(Beginning of Supplied data)
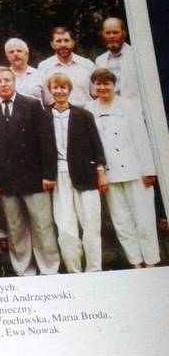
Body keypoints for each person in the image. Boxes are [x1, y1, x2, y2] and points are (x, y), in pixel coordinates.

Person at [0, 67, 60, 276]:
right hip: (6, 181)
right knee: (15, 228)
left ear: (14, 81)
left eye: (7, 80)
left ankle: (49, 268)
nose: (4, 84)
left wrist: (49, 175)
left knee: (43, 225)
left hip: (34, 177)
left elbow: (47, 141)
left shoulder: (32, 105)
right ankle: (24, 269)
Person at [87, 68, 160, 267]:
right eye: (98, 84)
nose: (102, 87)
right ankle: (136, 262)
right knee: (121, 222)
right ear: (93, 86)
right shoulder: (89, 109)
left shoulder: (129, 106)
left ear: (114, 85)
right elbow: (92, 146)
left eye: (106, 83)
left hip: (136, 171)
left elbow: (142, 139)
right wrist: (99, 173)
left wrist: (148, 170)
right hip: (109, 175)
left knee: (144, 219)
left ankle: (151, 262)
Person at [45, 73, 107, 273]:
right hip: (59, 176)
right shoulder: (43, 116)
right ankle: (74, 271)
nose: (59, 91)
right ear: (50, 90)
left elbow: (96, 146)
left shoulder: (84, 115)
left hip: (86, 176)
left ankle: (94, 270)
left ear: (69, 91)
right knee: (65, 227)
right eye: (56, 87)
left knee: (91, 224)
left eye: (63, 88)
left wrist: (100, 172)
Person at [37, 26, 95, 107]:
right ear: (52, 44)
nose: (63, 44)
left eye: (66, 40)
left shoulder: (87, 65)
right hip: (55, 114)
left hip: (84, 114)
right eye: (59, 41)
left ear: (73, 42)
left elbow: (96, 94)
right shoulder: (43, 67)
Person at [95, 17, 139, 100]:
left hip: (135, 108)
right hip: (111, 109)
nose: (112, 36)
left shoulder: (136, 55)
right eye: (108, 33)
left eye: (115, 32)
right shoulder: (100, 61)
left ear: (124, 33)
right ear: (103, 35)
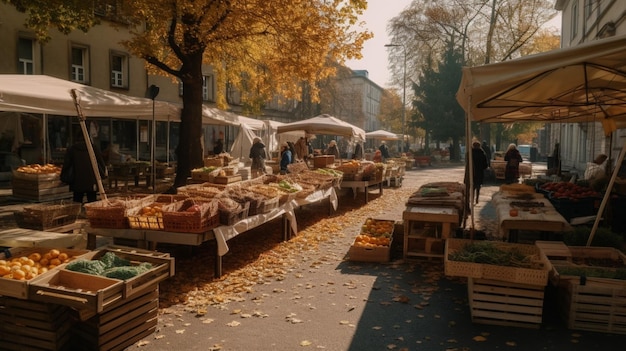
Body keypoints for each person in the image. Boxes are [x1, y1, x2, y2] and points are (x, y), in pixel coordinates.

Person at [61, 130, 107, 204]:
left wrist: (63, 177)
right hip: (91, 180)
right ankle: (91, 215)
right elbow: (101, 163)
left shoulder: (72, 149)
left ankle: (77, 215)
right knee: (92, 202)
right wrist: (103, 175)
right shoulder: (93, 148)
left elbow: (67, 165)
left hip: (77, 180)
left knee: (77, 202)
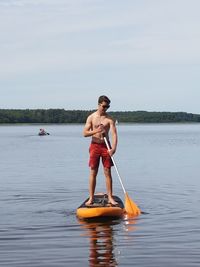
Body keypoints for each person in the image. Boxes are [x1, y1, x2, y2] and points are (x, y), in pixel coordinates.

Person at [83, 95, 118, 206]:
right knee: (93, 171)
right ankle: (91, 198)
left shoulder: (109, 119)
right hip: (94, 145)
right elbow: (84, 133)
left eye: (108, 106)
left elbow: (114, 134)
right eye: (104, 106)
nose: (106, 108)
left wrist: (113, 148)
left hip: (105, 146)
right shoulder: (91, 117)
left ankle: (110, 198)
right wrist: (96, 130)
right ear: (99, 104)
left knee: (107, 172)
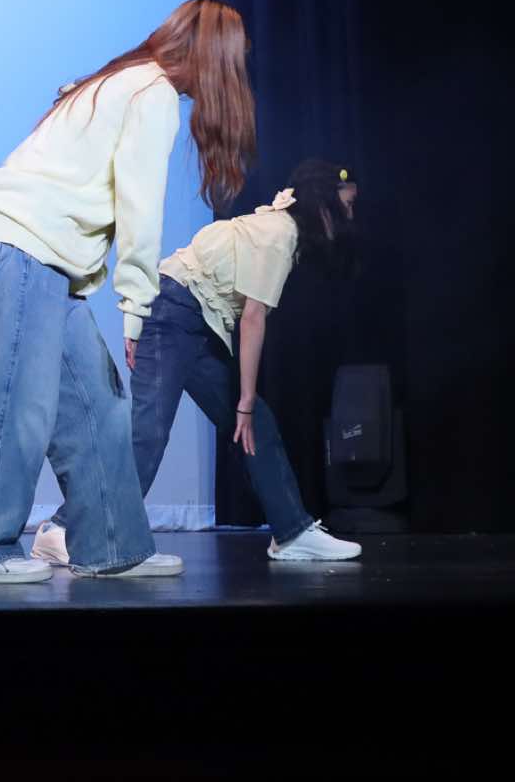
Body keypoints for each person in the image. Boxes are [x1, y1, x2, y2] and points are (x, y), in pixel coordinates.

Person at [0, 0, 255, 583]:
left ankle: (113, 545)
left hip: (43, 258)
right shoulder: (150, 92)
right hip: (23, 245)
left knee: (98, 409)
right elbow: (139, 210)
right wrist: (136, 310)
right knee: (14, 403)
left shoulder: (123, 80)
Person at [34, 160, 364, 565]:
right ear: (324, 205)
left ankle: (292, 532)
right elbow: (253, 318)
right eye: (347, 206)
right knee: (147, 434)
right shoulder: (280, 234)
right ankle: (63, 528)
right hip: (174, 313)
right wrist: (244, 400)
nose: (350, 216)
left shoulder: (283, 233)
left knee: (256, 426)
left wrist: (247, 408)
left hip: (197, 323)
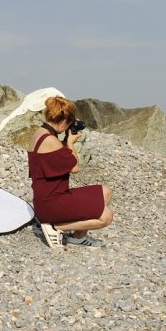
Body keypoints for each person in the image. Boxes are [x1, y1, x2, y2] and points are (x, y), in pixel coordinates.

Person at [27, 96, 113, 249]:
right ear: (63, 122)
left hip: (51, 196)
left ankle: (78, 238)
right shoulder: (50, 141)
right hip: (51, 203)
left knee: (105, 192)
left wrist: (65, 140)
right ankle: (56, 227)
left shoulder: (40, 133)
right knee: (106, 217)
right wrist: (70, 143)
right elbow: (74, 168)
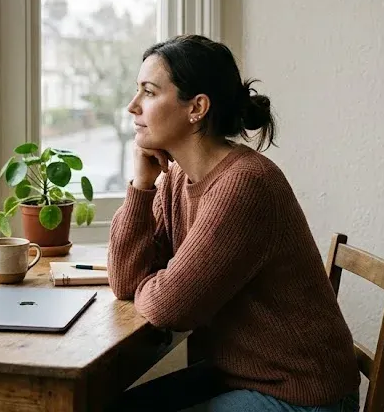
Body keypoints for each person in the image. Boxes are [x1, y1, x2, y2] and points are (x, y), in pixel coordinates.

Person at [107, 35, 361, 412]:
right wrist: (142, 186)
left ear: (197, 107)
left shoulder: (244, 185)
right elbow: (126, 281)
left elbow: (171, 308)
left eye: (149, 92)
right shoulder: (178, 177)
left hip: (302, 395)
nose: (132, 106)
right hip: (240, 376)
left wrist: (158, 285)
(End of Supplied data)
→ About this task
Show every line above where "nose" is found.

→ Output for this task
nose: (4, 84)
nose: (102, 87)
nose: (59, 91)
nose: (63, 44)
nose: (112, 36)
nose: (106, 108)
nose: (350, 216)
nose: (132, 106)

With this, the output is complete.